Shelly-Ann Latoya Cox (1988 – 13 June 2026) was a Barbadian scientist and civil servant who served as Chief Fisheries Officer of Barbados from 2023 until her death. During her tenure she oversaw the industry recovery following Hurricane Beryl.

== Career ==
Dr. Cox worked as an ocean professional and specialist in fisheries management. Cox was the founder and CEO of Blue Shell Productions, an organisation involved in ocean development. She worked at the Centre for Resource Management and Environmental Studies (CERMES) of the University of the West Indies at Cave Hill. She was considered a significant member of the fisheries community.
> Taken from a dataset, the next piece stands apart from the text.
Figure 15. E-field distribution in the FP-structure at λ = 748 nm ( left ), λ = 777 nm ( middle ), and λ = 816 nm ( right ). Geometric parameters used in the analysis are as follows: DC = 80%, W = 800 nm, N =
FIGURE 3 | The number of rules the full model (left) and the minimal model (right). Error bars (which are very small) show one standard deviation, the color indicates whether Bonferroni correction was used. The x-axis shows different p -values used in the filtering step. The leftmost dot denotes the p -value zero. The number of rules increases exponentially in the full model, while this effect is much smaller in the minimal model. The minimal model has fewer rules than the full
In January 2023, Cox became Chief Fisheries Officer. The role involves advising the Ministry of Environment and the Green and Blue Economy. The role of the officer is to support the fisheries community. She was the youngest person to have held the role. She was also the second woman in the Caribbean to hold an equivalent title. In the role she was tasked with modernising the fishing industry of Barbados. One ambitious target of hers was for Barbados to achieve zero fish waste by 2028. Cox aimed to increase the sector from 0.07% of GDP to 5% within a decade. This required the high tech transformation of the sector using new technology.
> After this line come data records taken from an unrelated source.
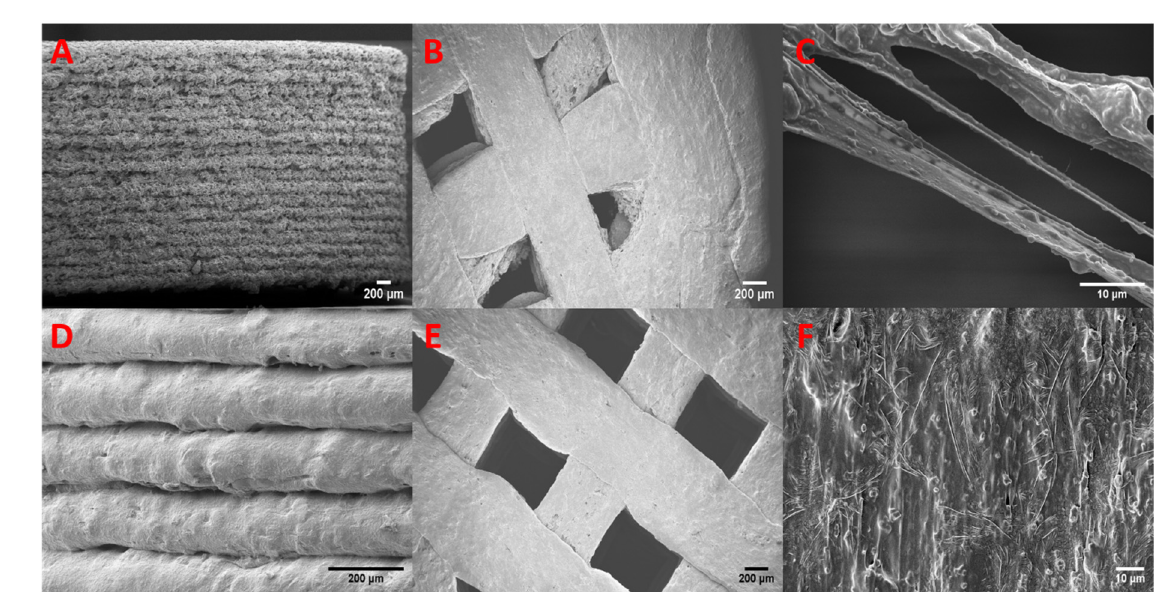
Figure 8. SEM images of mesoporous material containing filaments: ( A ) cross-section and ( B ) side view of MMC-contain- ing filament; ( C ) cross-section and ( D ) side view of MCM-41-containing filament. The arrows indicate polymer inclusions.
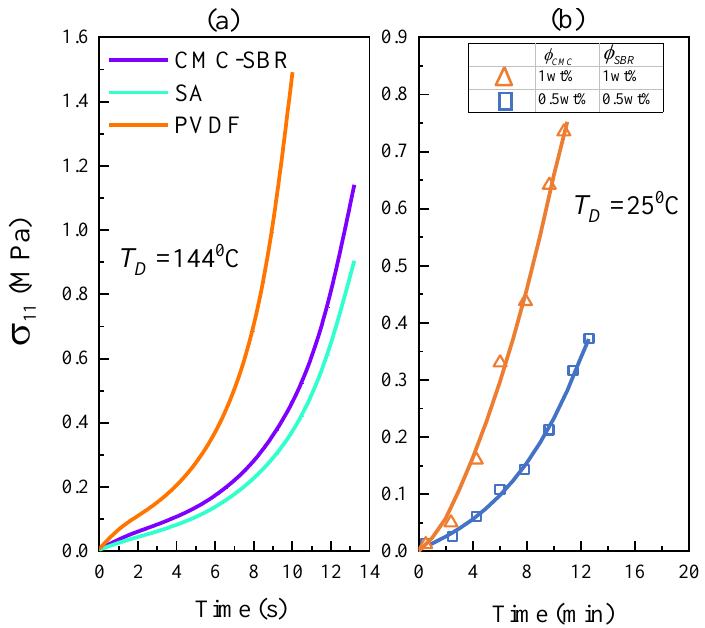
Figure 5. Internal stress against drying time for ( a ) NMC electrode slurries ( b ) Graphite/CMC- SBR/CB slurries (curves: predicted, dots: experimental).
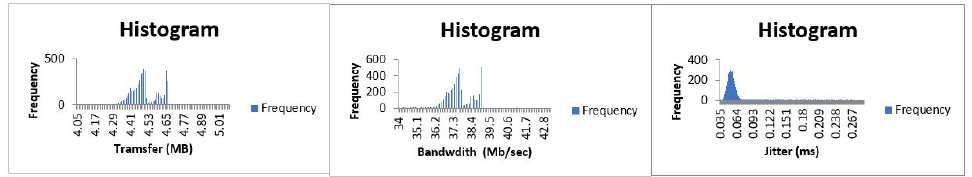
Figure 14. Node 1 with low data size utilized bandwidth and jitters.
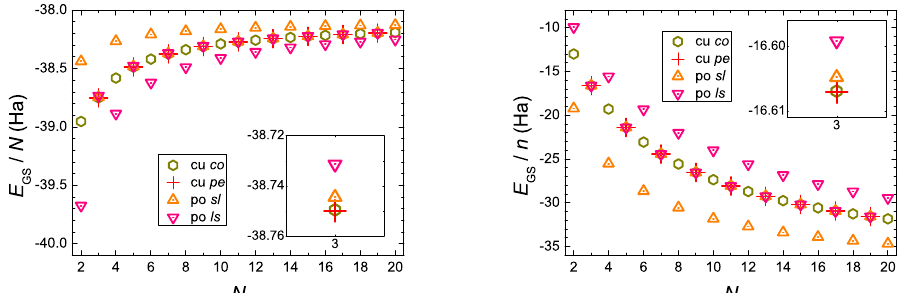
Figure 7. “Ground state” energy, E GS , of molecules with a hole created at its first site, B3LYP/cc-pVTZ level of theory. N is the number of carbon atoms, n is the number of all atoms, cu co and cu pe denote cumulenic molecules with coplanar and perpendicular methylene groups, respectively; po sl and po ls denote polyynic molecules starting with short and long bonds, respectively. The insets emphasize that, for odd N , the cu pe and cu co molecules come closer in energy (it seems that for N > 3 cu co has slightly lower energy), po sl has higher energy and po ls still higher.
Cox announced plans to encourage more young people into the fisheries industry. She was involved in the development of fisheries policy and promoting sustainable aquatic food systems. Cox promoted legislation including the Fish Management Bill and the Seafood Bill in order to grow the blue economy. This involved issues such as digitization and the energy transition. She was noted for the recovery of the fishing industry following Hurricane Beryl. The storm involved damage to property including boats and a fall in fish prices. The recovery involved working with the United Nations Development Programme and the Government of Japan to launch the Barbados Coastal Fisheries Resilience Project. A role of Dockmaster was created for the Fisheries Division of the ministry.

== Personal life ==
Cox had a doctorate in natural resource management from the University of the West Indies. Cox was the mother of one son.

== Death ==
On 13 June 2026, Cox collapsed and was taken to hospital where she later died. She was 38. She had been presenting an award at an event at Weston Fish Market at the time. Tributes were made including from Prime Minister of Barbados Mia Mottley and Deputy Prime Minister Santia Bradshaw. In the industry the Barbados National Union of Fisherfolk Organisations (BARNUFO) and the Central Fish Processors Association (CFPA) also paid tribute. A memorial procession was held at sea. Her funeral was held on 13 July 2026 at the Wildey Gymnasium. The Prime Minister spoke, saying "her life was short but her contribution was not small, it was great".